2. Governor's Council on Behavioral Health

I attended my first meeting as a member of the Governor's Council on Behavioral Health this week, here are some highlights:

  • We received briefings regarding the data from substance abuse prevention efforts in Rhode Island middle and high schools, as well as the results of the most recent Rhode Island Student Survey (RISS) regarding substance use, bullying, depression, suicide, and violence. This data helps us set priorities of what the priority needs are for Rhode Island's youth

  • We had a robust discussion about how best to engage in workforce building efforts to meet the mental/behavioral health needs of our communities through the lifespan

  • All the key departments at the table gave updates on their current initiatives and needs

To address the mental health needs of Rhode Islanders it is going to take exactly this type of data-driven, coordinated effort and I am so grateful for the chance to be at the table with all of these stakeholders to both give my input as a provider and understand how I can best support these efforts with legislation in the General Assembly.

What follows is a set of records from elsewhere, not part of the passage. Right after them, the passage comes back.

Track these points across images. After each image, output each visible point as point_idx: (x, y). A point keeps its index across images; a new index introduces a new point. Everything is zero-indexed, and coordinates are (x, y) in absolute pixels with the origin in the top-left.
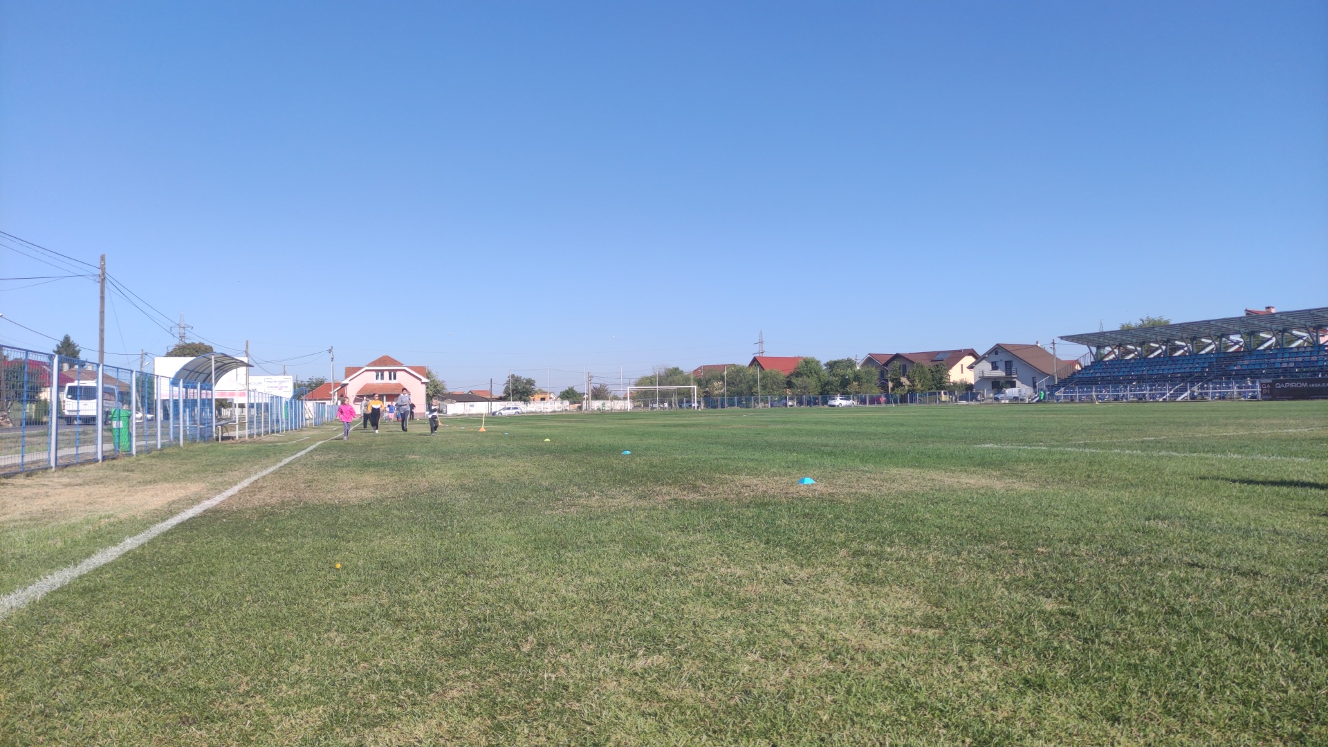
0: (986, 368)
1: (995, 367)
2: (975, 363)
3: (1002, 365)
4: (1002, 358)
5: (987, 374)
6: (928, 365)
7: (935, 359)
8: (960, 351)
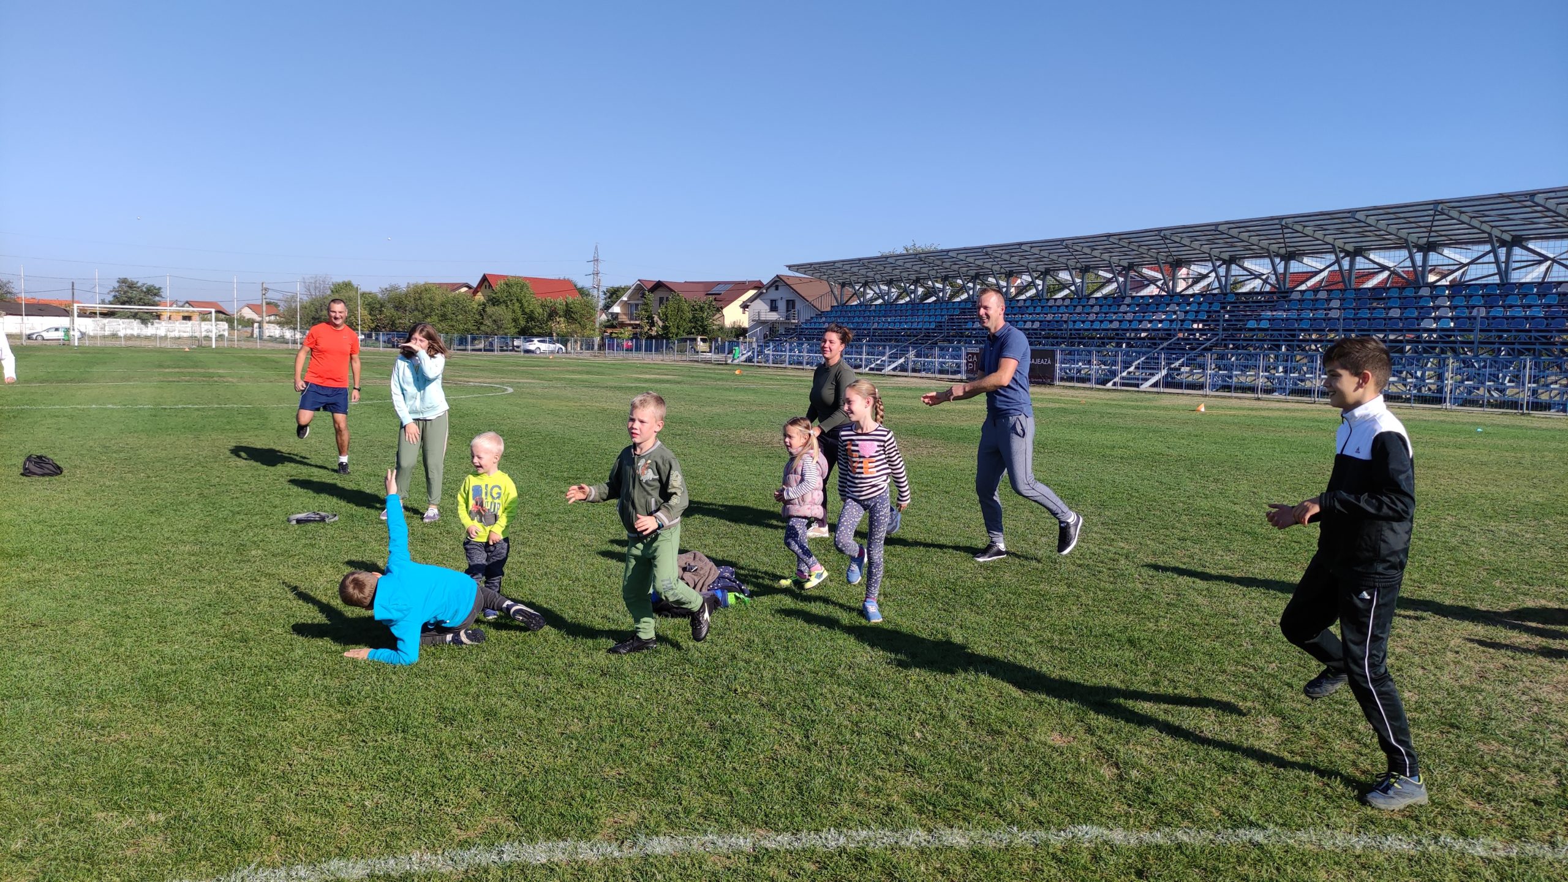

3. Campaign Updates The changes in District 36 due to redistricting means I have several thousand new households to reach in my campaign before 11/08. While I can cover a lot of ground on foot going door-to-door, having a letter land in their mailbox to introduce myself and let them know about the work I have done in the Senate is helpful. In addition, I need to update the people I have been representing for the past two years on how I have been working for them up at the State House. All these things take money - for informational cards to hand out at doors, for printing letters, and for the postage to send them ($.60 X thousands of letters = quite a lot!) I run a lean campaign and do as much myself as I can, but there are still necessary costs to communicating with voters so they can make an informed choice on Election Day. If you are receiving this and want to make sure to keep a champion for Rhode Islanders through their lifespan, clean air and water, education, safe communities, and access to healthcare representing District 36 in the Rhode Island Senate, please consider making a donation of any size through this link or by sending a check to: Friends of Alana DiMario 47 Tupelo Trail Narragansett, RI 02882 It is so appreciated, and I will put it to good use. It has been an honor to represent our community, and I am eager to have the chance to continue working for us for another term! If you live in District 36 and would like me to come by and put up a yard sign to show your support, please fill out your information through this link and indicate that you'd like a yard sign. (I promise if you don't want to volunteer in another capacity that no one will contact you!)

Photo of the Week:

This week I had the chance to tour some of the 44% of Block Island that is conserved land with representatives from The Nature Conservancy and the Rhode Island Department of Environmental Management. Part of this educational day included a demonstration of a joint effort between TNC and RIDEM that tracks marine life in the Great Salt Pond and other locations on Block Island. This multi-year tracking provides the data that is crucial to understanding the effects of climate change on marine life, both on the ecosystems themselves and also our food systems as they relate to our native seafood populations. The dedication of these researchers is impressive, on this day we watched them catch, measure, and catalogue hundreds of fish!